Worst affected in recent days has been northwestern Shaanxi province, where Xinhua said 152 bodies had been recovered after torrential rains triggered landslides and burst riverbanks across 30 counties between Saturday and Monday.
Nine people were killed when a railway bridge in the province collapsed just three minutes after a train crossed it.
"There might be an increase of casualties, but figures need to be checked," an official from an anti-flooding office in Shaanxi told Reuters. "Military troops are repairing highways."
Thousands more people have been left homeless after the rains damaged more than 410,000 acres of farmland and destroyed homes.
In southwestern China, 210,000 people were evacuated from their homes in the province of Sichuan, Xinhua news agency said.
At least 27 people are known to have died there since rains began battering the area last week, according to the Web site of the Sichuan Daily newspaper.
Around Suining, one of the province's worst hit areas, up to 12 inches of rainfall was recorded in one day.
The deluge has even affected the normally arid northwestern region of Xinjiang where officials reported some of the worst flooding in decades.
Some 500 houses have collapsed and more than 1,600 hectares of crops are damaged, Xinhua said.
Faster than usual melting of mountain snow in the relatively impoverished region exacerbated flooding which caused more than $2.65 million in damage in the Turpan prefecture alone Friday and Saturday, the agency said.

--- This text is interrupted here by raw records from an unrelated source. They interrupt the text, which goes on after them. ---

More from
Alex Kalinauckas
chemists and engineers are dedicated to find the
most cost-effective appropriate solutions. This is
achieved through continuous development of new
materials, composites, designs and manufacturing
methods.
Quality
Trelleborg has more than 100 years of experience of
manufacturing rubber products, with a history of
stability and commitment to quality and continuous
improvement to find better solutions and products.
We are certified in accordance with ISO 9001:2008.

It quoted the Xinjiang flood control office as saying such rainfall had "rarely been seen in the region in recent decades."
Areas around Hanzhong, about 560 miles southwest of Beijing, were submerged under five feet of water.
Two people were killed and at least 100 were missing in the deluge described as a rare event by an official at the local anti-flood office, state media said.
The Ministries of Health, Agriculture, Education and Water Resources have provided money, medicine and supplies to stricken areas, Xinhua said.
Other official aid included 8 million yuan ($970,000) in relief funds to Shaanxi, it said.
China has been striving to limit the potential of floods to bring chaos and destruction to the country.
The government has banned tree felling, urged farmers to plant trees and pushed ahead with projects like the mammoth Three Gorges Dam, which Beijing says will help control floods.
Tuesday, Xinhua said the army had formed special units responsible for anti-flood activities along seven major rivers.